▸ **TASK GOAL**
Reproduce, exactly, the lines of the material below from the line containing "fruit bowl: none [492,283,570,339]" through the line containing "indoor plant: none", with both end lines included and nothing else.

____

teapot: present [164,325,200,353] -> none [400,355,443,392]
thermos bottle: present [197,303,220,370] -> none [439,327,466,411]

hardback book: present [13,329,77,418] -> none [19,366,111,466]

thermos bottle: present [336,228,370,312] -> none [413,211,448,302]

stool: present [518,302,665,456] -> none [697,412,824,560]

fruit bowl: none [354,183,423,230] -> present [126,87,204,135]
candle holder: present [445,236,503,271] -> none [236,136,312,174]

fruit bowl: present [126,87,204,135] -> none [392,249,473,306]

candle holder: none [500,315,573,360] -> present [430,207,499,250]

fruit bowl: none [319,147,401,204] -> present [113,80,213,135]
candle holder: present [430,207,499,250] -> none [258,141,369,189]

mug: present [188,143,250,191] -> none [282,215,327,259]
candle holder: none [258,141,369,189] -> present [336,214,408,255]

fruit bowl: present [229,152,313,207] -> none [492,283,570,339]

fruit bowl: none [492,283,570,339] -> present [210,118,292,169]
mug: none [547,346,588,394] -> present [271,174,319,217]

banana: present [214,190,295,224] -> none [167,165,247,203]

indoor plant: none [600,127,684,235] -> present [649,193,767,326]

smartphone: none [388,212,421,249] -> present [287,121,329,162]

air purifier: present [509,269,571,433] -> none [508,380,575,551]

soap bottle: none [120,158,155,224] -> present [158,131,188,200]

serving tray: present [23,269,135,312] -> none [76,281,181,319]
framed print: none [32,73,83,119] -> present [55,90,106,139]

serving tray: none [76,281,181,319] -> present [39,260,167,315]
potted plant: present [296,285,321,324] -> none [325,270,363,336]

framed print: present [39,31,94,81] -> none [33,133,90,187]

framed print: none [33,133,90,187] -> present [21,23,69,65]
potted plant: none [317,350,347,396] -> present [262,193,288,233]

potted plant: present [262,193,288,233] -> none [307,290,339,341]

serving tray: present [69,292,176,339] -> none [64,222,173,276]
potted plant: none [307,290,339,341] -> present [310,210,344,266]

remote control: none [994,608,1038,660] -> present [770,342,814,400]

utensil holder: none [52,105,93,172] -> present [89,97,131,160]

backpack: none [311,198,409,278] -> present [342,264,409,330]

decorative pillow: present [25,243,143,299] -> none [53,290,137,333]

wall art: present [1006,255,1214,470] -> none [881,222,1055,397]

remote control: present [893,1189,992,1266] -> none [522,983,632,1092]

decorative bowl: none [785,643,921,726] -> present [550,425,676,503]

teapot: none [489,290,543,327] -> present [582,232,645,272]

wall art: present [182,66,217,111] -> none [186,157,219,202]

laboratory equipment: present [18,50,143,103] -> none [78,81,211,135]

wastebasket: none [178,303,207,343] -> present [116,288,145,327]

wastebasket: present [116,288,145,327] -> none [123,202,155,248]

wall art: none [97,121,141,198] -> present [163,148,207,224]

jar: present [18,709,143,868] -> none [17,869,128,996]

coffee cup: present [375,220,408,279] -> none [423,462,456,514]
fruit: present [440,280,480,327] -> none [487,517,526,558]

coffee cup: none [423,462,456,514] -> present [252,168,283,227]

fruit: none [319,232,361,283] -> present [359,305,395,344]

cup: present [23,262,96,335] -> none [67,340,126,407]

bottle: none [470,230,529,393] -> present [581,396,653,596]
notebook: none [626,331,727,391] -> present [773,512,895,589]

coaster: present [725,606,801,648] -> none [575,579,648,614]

____

▸ **OUTPUT FOR THIS EXERCISE**
fruit bowl: none [492,283,570,339] -> present [210,118,292,169]
mug: none [547,346,588,394] -> present [271,174,319,217]

banana: present [214,190,295,224] -> none [167,165,247,203]

indoor plant: none [600,127,684,235] -> present [649,193,767,326]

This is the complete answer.